The immediate aftermath of worldwide Black Lives Matter protests ignited sweeping change across industries. Some of these were largely cosmetic legacy management, like scrubbing old blackface episodes from streaming services, but others led to more meaningful toppling of racist power structures at publications and companies. The band formerly known as Lady Antebellum were one of the first bands to scrub their slavery-adjacent roots from the record, announcing they’d now go by the shorthand version of Lady A — which is also the stage name of Seattle-based Black blues singer Anita White, who’s gone by it for more than two decades. This went about as poorly as they could imagine, and only continues to worsen.

What seemed like an amicable shared name has decidedly changed into something very much not that. On Wednesday, the country artist Lady A filed a lawsuit in Nashville court against the blues singer Lady A. The band cites that it doesn’t want to prevent Lady A from continuing to use the name or seek any monetary damages, but wants to block her demands for a cash payment.

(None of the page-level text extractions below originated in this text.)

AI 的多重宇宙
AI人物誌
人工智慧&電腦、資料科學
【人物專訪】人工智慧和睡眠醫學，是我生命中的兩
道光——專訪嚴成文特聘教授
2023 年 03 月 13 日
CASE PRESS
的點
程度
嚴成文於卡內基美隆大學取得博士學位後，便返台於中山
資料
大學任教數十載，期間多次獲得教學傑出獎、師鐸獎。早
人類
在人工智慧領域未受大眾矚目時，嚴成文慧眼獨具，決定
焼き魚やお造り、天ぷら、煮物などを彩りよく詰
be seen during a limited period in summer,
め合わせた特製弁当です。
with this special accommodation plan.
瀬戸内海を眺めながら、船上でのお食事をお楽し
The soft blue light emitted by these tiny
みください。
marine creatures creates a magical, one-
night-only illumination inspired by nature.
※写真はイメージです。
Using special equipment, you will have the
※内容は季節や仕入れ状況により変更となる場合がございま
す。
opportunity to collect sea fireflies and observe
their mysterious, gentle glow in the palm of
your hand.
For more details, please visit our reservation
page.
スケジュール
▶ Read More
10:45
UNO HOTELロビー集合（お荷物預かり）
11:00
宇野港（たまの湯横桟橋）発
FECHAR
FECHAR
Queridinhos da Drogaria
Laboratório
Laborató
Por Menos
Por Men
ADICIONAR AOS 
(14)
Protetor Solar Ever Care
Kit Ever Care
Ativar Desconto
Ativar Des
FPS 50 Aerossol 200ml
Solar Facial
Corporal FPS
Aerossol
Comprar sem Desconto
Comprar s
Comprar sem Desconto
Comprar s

“Today we are sad to share that our sincere hope to join together with Anita White in unity and common purpose has ended,” the band writes in a statement. “She and her team have demanded a $10 million payment, so reluctantly we have come to the conclusion that we need to ask a court to affirm our right to continue to use the name Lady A, a trademark we have held for many years.”

How on earth did their team let it get to this point? The band asserts in the lawsuit that they’ve held the trademark on “Lady A” for years before making the name change official. Soon after the initial announcement, White painted the negotiations as significantly less rosy than the band conveys. “I’m not happy about [it] yet again after talking in good faith. … Their camp is trying to erase me and I’ll have more to say tomorrow. Trust is important and I no longer trust them,” she told Newsday. When you lay out the optics of a white country act attempting to expunge a name with troubling history in solidarity with Black Lives Matter, then picking one already used by a Black artist, and then suing her, it doesn’t look great!

Contrast this with the Chicks, who tactfully dropped the Dixie and reached an agreement with a ‘60s New Zealand duo of the same name. In a recent interview with the New York Times, the band claimed they’d been wanting to change it since 2003. As lead vocalist Natalie Maines put it, “I just wanted to separate myself from people that wave that Dixie flag.” See, not every Confederacy-adjacent name change has to be this messy!